In Italia, la questione si intreccia con il reato di diffamazione previsto dall’articolo 595 del Codice Penale, che punisce chi offende la reputazione di una persona attraverso la stampa o altri mezzi di comunicazione. La giurisprudenza recente, come le sentenze della Cassazione penale n. 409/2023 e n. 14345/2023, ha ribadito che le vittime di diffamazione possono richiedere la cancellazione delle espressioni offensive e un risarcimento per il danno non patrimoniale subito.
Il Regolamento Generale sulla Protezione dei Dati (GDPR), in particolare l’articolo 17, impone ai titolari del trattamento, come Google, di procedere a una deindicizzazione tempestiva delle informazioni che ledono il diritto alla privacy. Ritardi in questo processo possono configurare una violazione dei diritti degli interessati, dando luogo a possibili richieste di risarcimento.
CONCLUSIONI
Sebbene non esista un obbligo penale diretto per Google in caso di mancata deindicizzazione, la responsabilità civile è un aspetto cruciale. Gli utenti possono richiedere un risarcimento per i danni subiti a causa di una gestione inadeguata delle loro informazioni personali. La giurisprudenza italiana e le normative europee forniscono un quadro chiaro per la tutela del diritto all’oblio, evidenziando l’importanza di una risposta rapida da parte dei motori di ricerca.

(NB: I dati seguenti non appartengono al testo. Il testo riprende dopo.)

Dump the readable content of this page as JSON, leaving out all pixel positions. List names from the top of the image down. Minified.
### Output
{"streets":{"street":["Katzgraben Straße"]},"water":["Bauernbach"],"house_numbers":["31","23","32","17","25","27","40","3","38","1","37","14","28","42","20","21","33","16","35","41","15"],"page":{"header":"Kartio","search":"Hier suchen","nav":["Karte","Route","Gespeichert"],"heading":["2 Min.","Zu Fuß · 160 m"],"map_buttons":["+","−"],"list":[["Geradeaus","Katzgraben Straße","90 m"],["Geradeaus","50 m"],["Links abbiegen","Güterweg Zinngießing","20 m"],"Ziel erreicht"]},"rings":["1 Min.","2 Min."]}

IMPLICAZIONI PER IL DIPENDENTE PUBBLICO / CONCORSISTA
Per i dipendenti pubblici e i concorsisti, la conoscenza del diritto all’oblio e delle normative correlate è fondamentale, soprattutto in un contesto in cui la gestione dei dati personali è sempre più scrutinata. Essere informati su come richiedere la deindicizzazione e sui diritti legati alla privacy può rivelarsi utile non solo per la propria tutela, ma anche per garantire un corretto approccio nella gestione delle informazioni sensibili nel proprio lavoro.
PAROLE CHIAVE
Diritto all’oblio, Google, deindicizzazione, diffamazione, risarcimento, GDPR, privacy, responsabilità civile.
ELENCO RIFERIMENTI NORMATIVI
- Codice Penale Italiano, Art. 595 - Diffamazione.
- Cassazione Penale, n. 409/2023.
- Cassazione Penale, n. 14345/2023.
- Regolamento (UE) 2016/679 (GDPR), Art. 17 - Diritto alla cancellazione.
- Corte di Giustizia dell’Unione Europea, Sentenza C-131/12.